I have spoken previously about the concept of 'captivity' (the financial type), where investors put themselves in the position of being completely reliant on their lender or other service provider. Decisions made by the service provider can have costly, or disastrous, outcomes if you don't have another choice.
A case study from a member shows that the warning can be just as applicable in the context of financial advisory relationships.
The couple (let's call them Mr and Mrs Jones) had been advised by their adviser to invest through a platform (a fairly common approach). Platforms come in different forms but they are more or less an administrative service which allows clients investments to be centralised and easily managed.
What they weren't told (at least not specifically, it might have been somewhere amongst reams of disclosure documents) is that the use of the platform was inextricably linked to their use of the adviser.
Now my ethics would say that this is one of the first matters on which an adviser should advise their clients, before putting them on a platform, given its implications for tax, transaction costs and time out of the market (if the investor needs to exit the advisory relationship). But obviously this is somewhat contrary to the adviser's self-interest and so these types of issues tend to get dealt with (or not dealt with) by way of 'disclosure' rather than just 'telling it straight'.
The fact that disclosure gives a different outcome to telling it straight is an interesting point and I have attached a link to an article which deals further with this issue. 'Anything goes if you disclose' is a neat way to sum up our approach to the regulation of financial services.
Anyway, as you can probably guess, the time came for Mr and Mrs Jones to exit the advisory relationship. After their original firm was merged into a larger firm they didn't feel like they were getting the appropriate attention for the fees they were paying and weren't happy with the performance.
And the exit came with a sting. They didn't just have to go through an administrative hassle to exit the relationship but needed to sell the bulk of the investments held on the platform.
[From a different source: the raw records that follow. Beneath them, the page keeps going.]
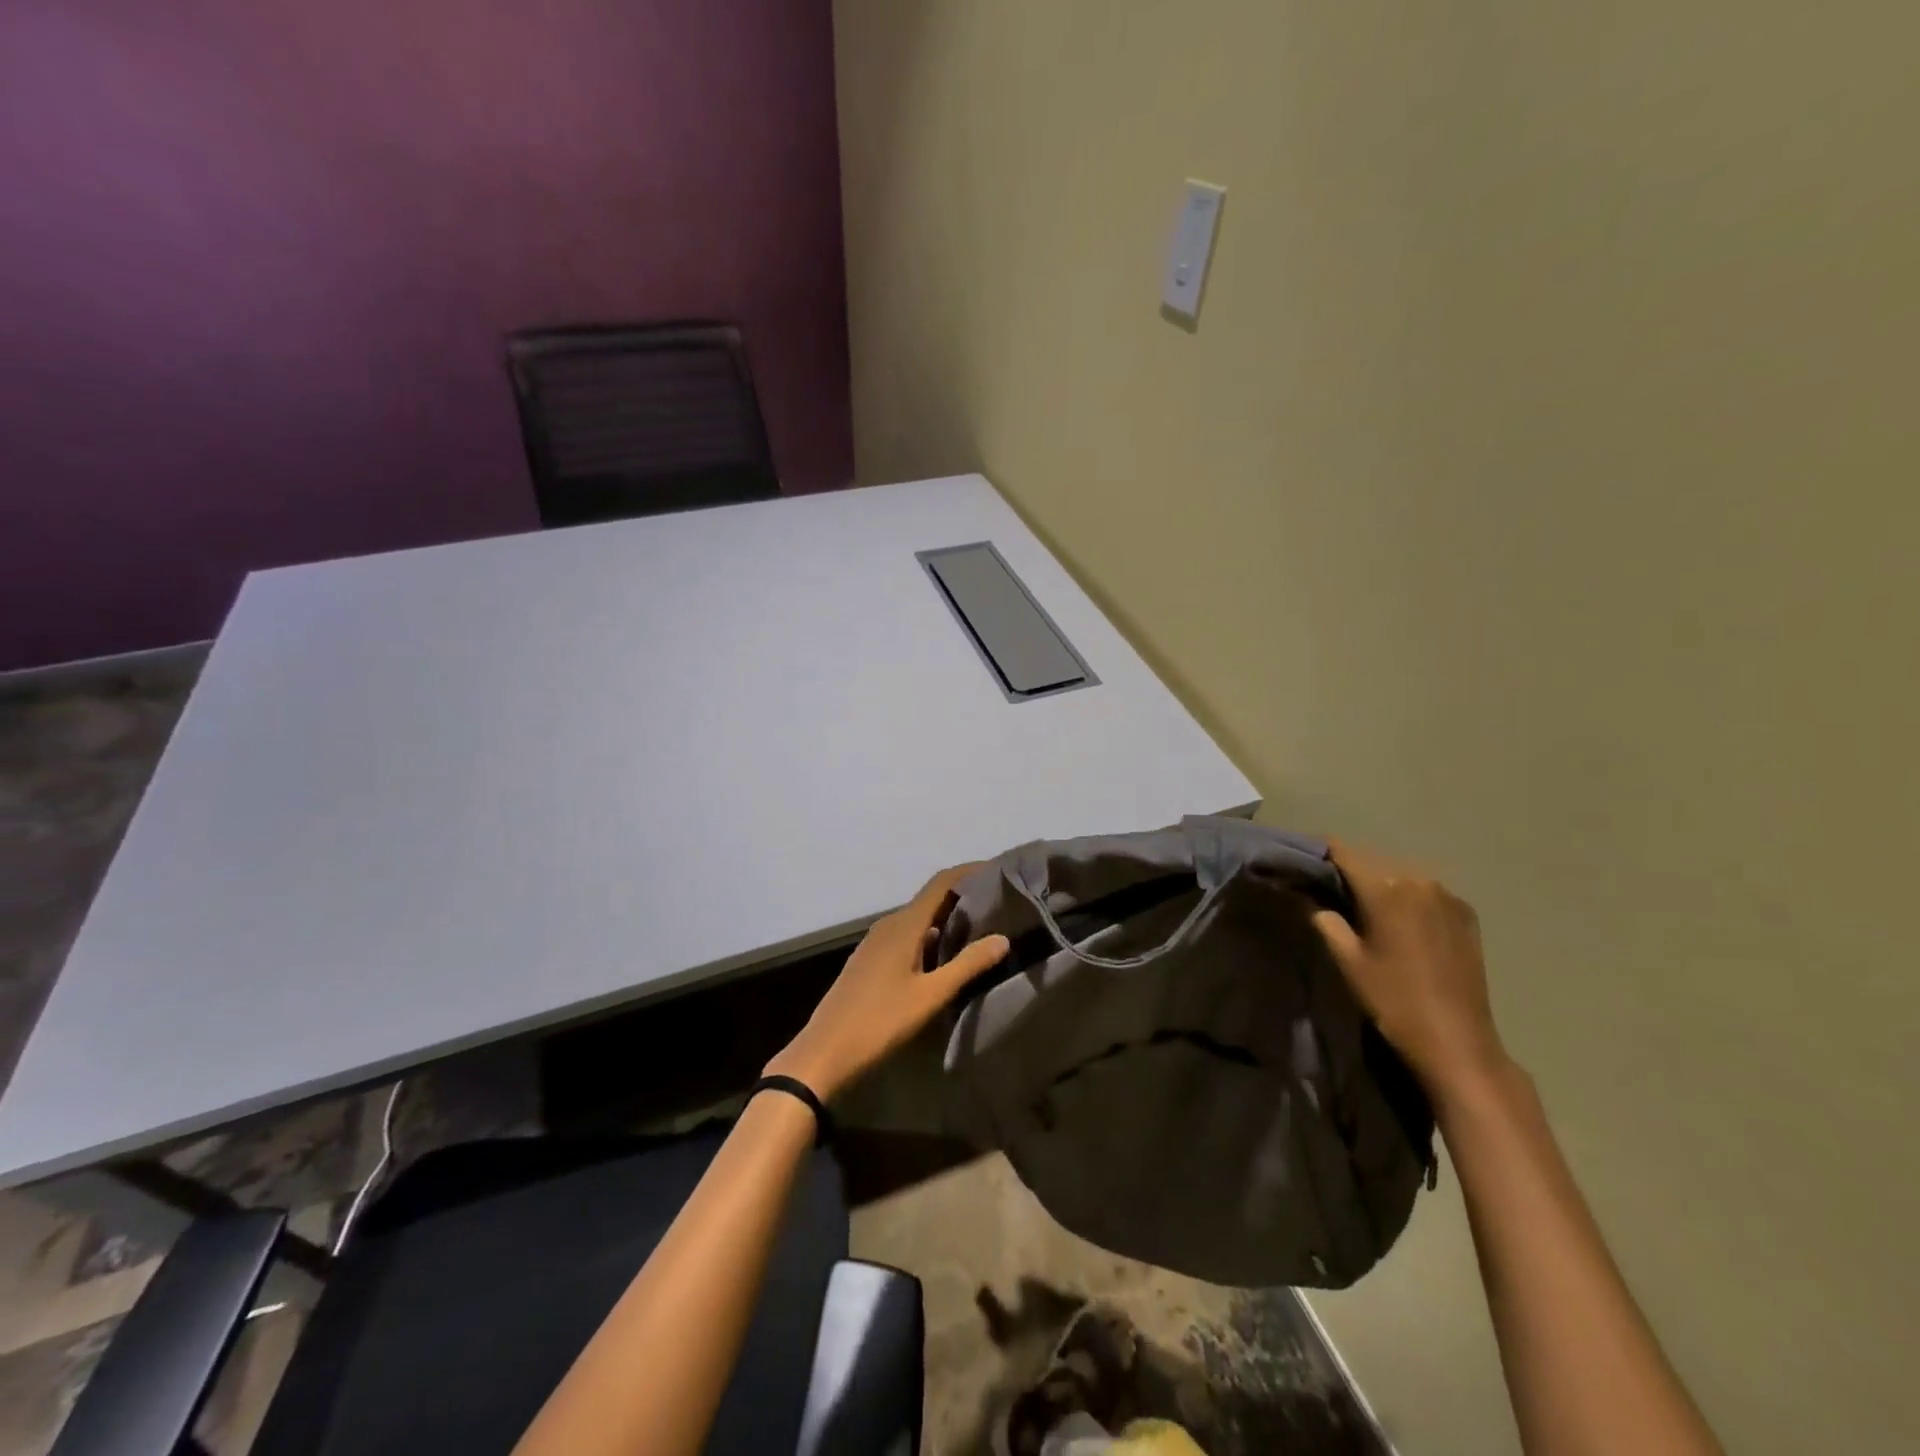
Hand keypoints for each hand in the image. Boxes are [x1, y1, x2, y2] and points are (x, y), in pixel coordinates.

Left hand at [764, 865, 1010, 1099]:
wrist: (825, 1052)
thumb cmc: (881, 1021)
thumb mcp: (931, 996)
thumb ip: (968, 965)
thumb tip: (1003, 937)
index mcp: (904, 924)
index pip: (941, 883)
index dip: (970, 871)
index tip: (999, 871)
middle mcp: (889, 925)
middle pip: (931, 899)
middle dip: (964, 896)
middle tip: (1000, 904)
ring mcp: (877, 943)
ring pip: (919, 920)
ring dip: (948, 919)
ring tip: (981, 929)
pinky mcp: (871, 961)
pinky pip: (907, 937)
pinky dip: (931, 938)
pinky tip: (946, 958)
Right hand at [1309, 840, 1510, 1106]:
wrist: (1458, 1043)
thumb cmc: (1394, 1000)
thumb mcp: (1347, 961)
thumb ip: (1325, 920)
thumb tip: (1310, 897)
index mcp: (1386, 888)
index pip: (1343, 852)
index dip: (1319, 852)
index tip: (1300, 861)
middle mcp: (1419, 881)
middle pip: (1373, 862)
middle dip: (1349, 872)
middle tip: (1327, 890)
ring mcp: (1448, 896)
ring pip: (1401, 876)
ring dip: (1380, 885)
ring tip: (1363, 907)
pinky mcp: (1466, 915)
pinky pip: (1426, 893)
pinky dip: (1408, 898)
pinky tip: (1400, 922)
This of course came as a shock to Mr and Mrs Jones who (quite reasonably) assumed their adviser wouldn't so blatantly stitch them up.
Poor investing advice is one thing but deliberately or carelessly putting a client into an arrangement they are forced to exit (at cost) if they aren't using you as an adviser, is something else. I reiterate the comment made in LOST AND FOUND: Finance industry seeks basic morality - standards of fairness and reasonableness would do a lot more than our existing financial regulation.
On regulation, this situation highlights yet again the failures of our politicians. The FOFA reforms have them in a frenzy about 'opt-in' but a bigger issue is 'locked-in'. Not specifically choosing to renew your adviser's contract is one thing. Having practical barriers in the way of you choosing to opt out is far worse.
This situation also highlights one of the problems with asset based fees. An adviser whose fees depending on assets has a strong incentive to lock as many of them as possible into a particular platform.
Back to Mr and Mrs Jones. As some may have guessed, their departure from the platform (and sale of their investments) co-incided with a strongly performing market. Not expecting to have to sell off their portfolio they weren't ready to replace it, so they ended up in cash at exactly the wrong time - a very expensive exercise. Of course, if it happened today they may not have missed out on performance, but they might end up with a hefty tax bill or, at the very least, transaction costs and hassle.
Captivity costs - sometimes big time. If you've got an adviser ask the question now while you're still the client: what are the consequences of me exiting the relationship?
If your adviser says they've dealt with the captivity concern and you are free to leave at any point (and if they haven't generated commissions at your expense in the past) then you've probably got yourself a good one. At the very least, you've got one that puts your interests ahead of their own.